Brief
Copy each record exactly, word for word.

Study material
BEGIN
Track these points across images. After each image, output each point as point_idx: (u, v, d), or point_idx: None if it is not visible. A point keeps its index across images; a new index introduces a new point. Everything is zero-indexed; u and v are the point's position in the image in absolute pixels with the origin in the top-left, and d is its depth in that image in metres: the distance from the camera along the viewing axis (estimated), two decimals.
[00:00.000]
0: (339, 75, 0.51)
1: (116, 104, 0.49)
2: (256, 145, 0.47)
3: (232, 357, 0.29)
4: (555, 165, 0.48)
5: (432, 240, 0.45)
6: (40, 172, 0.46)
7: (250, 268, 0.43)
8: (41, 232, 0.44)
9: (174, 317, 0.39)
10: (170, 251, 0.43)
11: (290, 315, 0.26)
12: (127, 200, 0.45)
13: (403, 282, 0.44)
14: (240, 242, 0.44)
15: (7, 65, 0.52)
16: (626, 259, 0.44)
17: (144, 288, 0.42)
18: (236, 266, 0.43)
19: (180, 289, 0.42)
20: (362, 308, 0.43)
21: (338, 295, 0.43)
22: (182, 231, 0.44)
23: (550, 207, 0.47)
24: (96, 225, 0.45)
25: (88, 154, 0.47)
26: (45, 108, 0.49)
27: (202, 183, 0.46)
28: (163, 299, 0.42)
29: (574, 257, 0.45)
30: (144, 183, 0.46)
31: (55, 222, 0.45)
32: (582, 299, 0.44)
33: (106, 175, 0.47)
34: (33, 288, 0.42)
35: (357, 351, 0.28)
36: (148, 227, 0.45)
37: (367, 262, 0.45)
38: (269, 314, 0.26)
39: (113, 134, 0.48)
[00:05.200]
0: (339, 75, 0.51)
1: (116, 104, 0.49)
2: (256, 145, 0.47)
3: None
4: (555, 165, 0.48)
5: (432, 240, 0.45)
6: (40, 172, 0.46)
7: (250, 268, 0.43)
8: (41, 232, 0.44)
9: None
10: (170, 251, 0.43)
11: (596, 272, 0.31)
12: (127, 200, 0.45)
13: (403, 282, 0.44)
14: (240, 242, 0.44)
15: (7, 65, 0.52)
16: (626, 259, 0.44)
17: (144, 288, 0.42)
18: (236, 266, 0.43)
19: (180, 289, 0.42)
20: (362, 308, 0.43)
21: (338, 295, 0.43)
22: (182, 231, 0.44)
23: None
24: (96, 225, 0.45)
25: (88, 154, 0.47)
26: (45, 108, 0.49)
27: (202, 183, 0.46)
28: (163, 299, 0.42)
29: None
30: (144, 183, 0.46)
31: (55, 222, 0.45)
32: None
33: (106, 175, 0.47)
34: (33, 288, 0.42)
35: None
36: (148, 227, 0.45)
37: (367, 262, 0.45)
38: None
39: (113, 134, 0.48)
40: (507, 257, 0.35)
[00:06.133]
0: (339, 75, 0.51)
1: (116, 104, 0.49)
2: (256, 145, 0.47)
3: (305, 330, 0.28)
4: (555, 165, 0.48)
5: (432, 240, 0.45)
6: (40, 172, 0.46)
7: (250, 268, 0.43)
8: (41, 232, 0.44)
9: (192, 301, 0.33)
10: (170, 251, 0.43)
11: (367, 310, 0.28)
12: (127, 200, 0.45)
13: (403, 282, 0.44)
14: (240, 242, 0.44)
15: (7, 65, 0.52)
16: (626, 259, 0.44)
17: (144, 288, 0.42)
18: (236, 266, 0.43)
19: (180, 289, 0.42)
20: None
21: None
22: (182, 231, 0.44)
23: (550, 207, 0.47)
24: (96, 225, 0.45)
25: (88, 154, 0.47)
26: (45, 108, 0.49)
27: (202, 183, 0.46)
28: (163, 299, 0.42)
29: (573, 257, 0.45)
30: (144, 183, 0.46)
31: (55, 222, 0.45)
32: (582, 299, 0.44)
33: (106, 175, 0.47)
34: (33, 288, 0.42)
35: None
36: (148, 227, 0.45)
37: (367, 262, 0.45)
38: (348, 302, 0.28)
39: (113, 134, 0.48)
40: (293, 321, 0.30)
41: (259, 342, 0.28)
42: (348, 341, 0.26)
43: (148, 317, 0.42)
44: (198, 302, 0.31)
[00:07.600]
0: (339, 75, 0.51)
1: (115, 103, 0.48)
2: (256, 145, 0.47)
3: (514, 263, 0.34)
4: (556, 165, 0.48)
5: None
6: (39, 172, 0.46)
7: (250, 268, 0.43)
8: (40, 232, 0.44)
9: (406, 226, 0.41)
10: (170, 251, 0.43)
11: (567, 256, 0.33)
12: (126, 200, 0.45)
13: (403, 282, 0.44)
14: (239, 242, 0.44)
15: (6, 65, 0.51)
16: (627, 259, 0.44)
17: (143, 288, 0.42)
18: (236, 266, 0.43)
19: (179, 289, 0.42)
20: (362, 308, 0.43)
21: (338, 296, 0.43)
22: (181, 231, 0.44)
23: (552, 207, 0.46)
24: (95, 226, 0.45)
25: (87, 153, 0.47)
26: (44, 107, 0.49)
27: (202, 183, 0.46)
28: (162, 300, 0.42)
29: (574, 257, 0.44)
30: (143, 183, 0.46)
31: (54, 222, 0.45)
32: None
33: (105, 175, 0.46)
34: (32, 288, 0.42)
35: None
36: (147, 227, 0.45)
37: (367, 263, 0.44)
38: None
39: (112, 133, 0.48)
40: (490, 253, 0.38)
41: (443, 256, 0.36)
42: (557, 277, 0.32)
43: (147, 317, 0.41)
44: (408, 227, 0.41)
END
Your solution
Track these points across images. After each image, output each point as point_idx: (u, v, d), or point_idx: None if it is not visible. A point keeps its index across images; a new index introduces a new point. Everything is zero-indexed; u and v are the point's position in the image in absolute pixels with the origin in the top-left, and d is its depth in that image in metres: the distance from the camera along the viewing axis (estimated), two decimals.
[00:00.000]
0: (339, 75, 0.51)
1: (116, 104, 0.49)
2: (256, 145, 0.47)
3: (232, 357, 0.29)
4: (555, 165, 0.48)
5: (432, 240, 0.45)
6: (40, 172, 0.46)
7: (250, 268, 0.43)
8: (41, 232, 0.44)
9: (174, 317, 0.39)
10: (170, 251, 0.43)
11: (290, 315, 0.26)
12: (127, 200, 0.45)
13: (403, 282, 0.44)
14: (240, 242, 0.44)
15: (7, 65, 0.52)
16: (626, 259, 0.44)
17: (144, 288, 0.42)
18: (236, 266, 0.43)
19: (180, 289, 0.42)
20: (362, 308, 0.43)
21: (338, 295, 0.43)
22: (182, 231, 0.44)
23: (550, 207, 0.47)
24: (96, 225, 0.45)
25: (88, 154, 0.47)
26: (45, 108, 0.49)
27: (202, 183, 0.46)
28: (163, 299, 0.42)
29: (574, 257, 0.45)
30: (144, 183, 0.46)
31: (55, 222, 0.45)
32: (582, 299, 0.44)
33: (106, 175, 0.47)
34: (33, 288, 0.42)
35: (357, 351, 0.28)
36: (148, 227, 0.45)
37: (367, 262, 0.45)
38: (269, 314, 0.26)
39: (113, 134, 0.48)
[00:05.200]
0: (339, 75, 0.51)
1: (116, 104, 0.49)
2: (256, 145, 0.47)
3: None
4: (555, 165, 0.48)
5: (432, 240, 0.45)
6: (40, 172, 0.46)
7: (250, 268, 0.43)
8: (41, 232, 0.44)
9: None
10: (170, 251, 0.43)
11: (596, 272, 0.31)
12: (127, 200, 0.45)
13: (403, 282, 0.44)
14: (240, 242, 0.44)
15: (7, 65, 0.52)
16: (626, 259, 0.44)
17: (144, 288, 0.42)
18: (236, 266, 0.43)
19: (180, 289, 0.42)
20: (362, 308, 0.43)
21: (338, 295, 0.43)
22: (182, 231, 0.44)
23: None
24: (96, 225, 0.45)
25: (88, 154, 0.47)
26: (45, 108, 0.49)
27: (202, 183, 0.46)
28: (163, 299, 0.42)
29: None
30: (144, 183, 0.46)
31: (55, 222, 0.45)
32: None
33: (106, 175, 0.47)
34: (33, 288, 0.42)
35: None
36: (148, 227, 0.45)
37: (367, 262, 0.45)
38: None
39: (113, 134, 0.48)
40: (507, 257, 0.35)
[00:06.133]
0: (339, 75, 0.51)
1: (116, 104, 0.49)
2: (256, 145, 0.47)
3: (305, 330, 0.28)
4: (555, 165, 0.48)
5: (432, 240, 0.45)
6: (40, 172, 0.46)
7: (250, 268, 0.43)
8: (41, 232, 0.44)
9: (192, 301, 0.33)
10: (170, 251, 0.43)
11: (367, 310, 0.28)
12: (127, 200, 0.45)
13: (403, 282, 0.44)
14: (240, 242, 0.44)
15: (7, 65, 0.52)
16: (626, 259, 0.44)
17: (144, 288, 0.42)
18: (236, 266, 0.43)
19: (180, 289, 0.42)
20: None
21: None
22: (182, 231, 0.44)
23: (550, 207, 0.47)
24: (96, 225, 0.45)
25: (88, 154, 0.47)
26: (45, 108, 0.49)
27: (202, 183, 0.46)
28: (163, 299, 0.42)
29: (573, 257, 0.45)
30: (144, 183, 0.46)
31: (55, 222, 0.45)
32: (582, 299, 0.44)
33: (106, 175, 0.47)
34: (33, 288, 0.42)
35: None
36: (148, 227, 0.45)
37: (367, 262, 0.45)
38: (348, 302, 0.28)
39: (113, 134, 0.48)
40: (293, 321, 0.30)
41: (259, 342, 0.28)
42: (348, 341, 0.26)
43: (148, 317, 0.42)
44: (198, 302, 0.31)
[00:07.600]
0: (339, 75, 0.51)
1: (115, 103, 0.48)
2: (256, 145, 0.47)
3: (514, 263, 0.34)
4: (556, 165, 0.48)
5: None
6: (39, 172, 0.46)
7: (250, 268, 0.43)
8: (40, 232, 0.44)
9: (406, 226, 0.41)
10: (170, 251, 0.43)
11: (567, 256, 0.33)
12: (126, 200, 0.45)
13: (403, 282, 0.44)
14: (239, 242, 0.44)
15: (6, 65, 0.51)
16: (627, 259, 0.44)
17: (143, 288, 0.42)
18: (236, 266, 0.43)
19: (179, 289, 0.42)
20: (362, 308, 0.43)
21: (338, 296, 0.43)
22: (181, 231, 0.44)
23: (552, 207, 0.46)
24: (95, 226, 0.45)
25: (87, 153, 0.47)
26: (44, 107, 0.49)
27: (202, 183, 0.46)
28: (162, 300, 0.42)
29: (574, 257, 0.44)
30: (143, 183, 0.46)
31: (54, 222, 0.45)
32: None
33: (105, 175, 0.46)
34: (32, 288, 0.42)
35: None
36: (147, 227, 0.45)
37: (367, 263, 0.44)
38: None
39: (112, 133, 0.48)
40: (490, 253, 0.38)
41: (443, 256, 0.36)
42: (557, 277, 0.32)
43: (147, 317, 0.41)
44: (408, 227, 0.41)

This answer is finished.